По каждому из перечисленных вопросов высказано немало различных научных мнений, подробный анализ которых выходит за пределы настоящего исследования. Однако даже беглое изучение спектра суждений по данному поводу дает основания утверждать, что в науке так и не была сформулирована общепризнанная позиция ни по одному из указанных вопросов. Поэтому на современном этапе развития дискуссии многие авторы вынуждены были признать неудачность законодательного определения потерпевшего, и оставив попытки найти оптимальное толкование данной правовой нормы, перейти на позиции de lege ferenda, предлагая изменить законодательное определение потерпевшего. Критика данного определения, содержащаяся в ряде современных исследований, представляет непосредственный интерес для настоящей работы.

──────────

● **ЧТО СДЕЛАТЬ**
Ответьте на вопросы по исходному документу.
(а) Что выходит за пределы настоящего исследования?
(б) Сформулирована ли в науке общепризнанная позиция хотя бы по одному из указанных вопросов?
(в) Что предлагают многие авторы, перейдя на позиции de lege ferenda?
Приведённые далее строки взяты из другого источника.

Исходные записи:

──────────

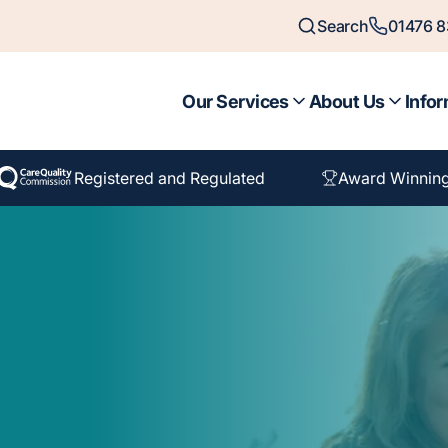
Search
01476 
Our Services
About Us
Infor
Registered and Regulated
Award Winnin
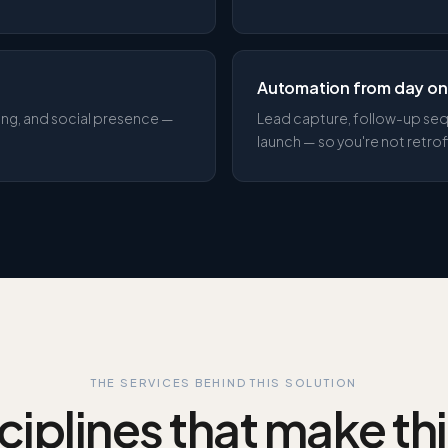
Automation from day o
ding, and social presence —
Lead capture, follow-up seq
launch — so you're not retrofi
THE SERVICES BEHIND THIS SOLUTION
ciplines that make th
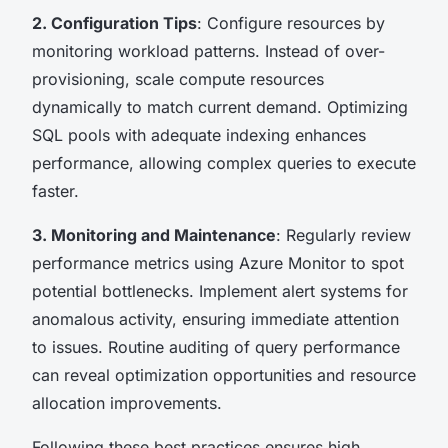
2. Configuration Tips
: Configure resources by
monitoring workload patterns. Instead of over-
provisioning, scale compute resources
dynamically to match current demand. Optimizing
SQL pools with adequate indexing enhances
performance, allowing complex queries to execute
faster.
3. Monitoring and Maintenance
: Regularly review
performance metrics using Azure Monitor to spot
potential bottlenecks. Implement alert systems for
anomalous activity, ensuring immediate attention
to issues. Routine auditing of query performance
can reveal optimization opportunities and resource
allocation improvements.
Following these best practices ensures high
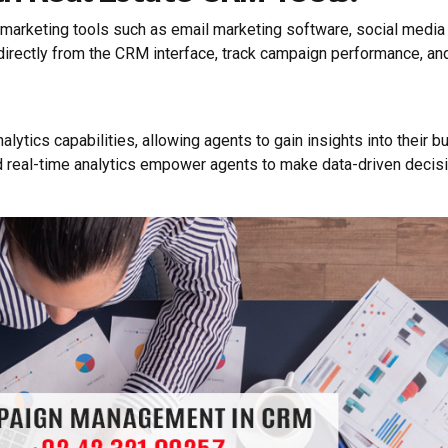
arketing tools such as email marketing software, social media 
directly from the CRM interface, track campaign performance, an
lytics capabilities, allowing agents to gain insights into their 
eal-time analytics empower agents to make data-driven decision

──────────

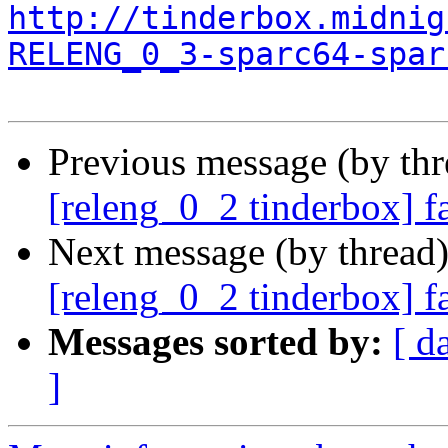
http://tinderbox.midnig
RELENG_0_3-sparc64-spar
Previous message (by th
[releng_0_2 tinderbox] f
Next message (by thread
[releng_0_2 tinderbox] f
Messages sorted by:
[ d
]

──────────

● **ОТВЕТ НА ЗАДАНИЕ**
(а) За пределы настоящего исследования выходит подробный анализ научных мнений по каждому из перечисленных вопросов.
(б) Нет, общепризнанная позиция не сформулирована ни по одному из указанных вопросов.
(в) Они предлагают изменить законодательное определение потерпевшего.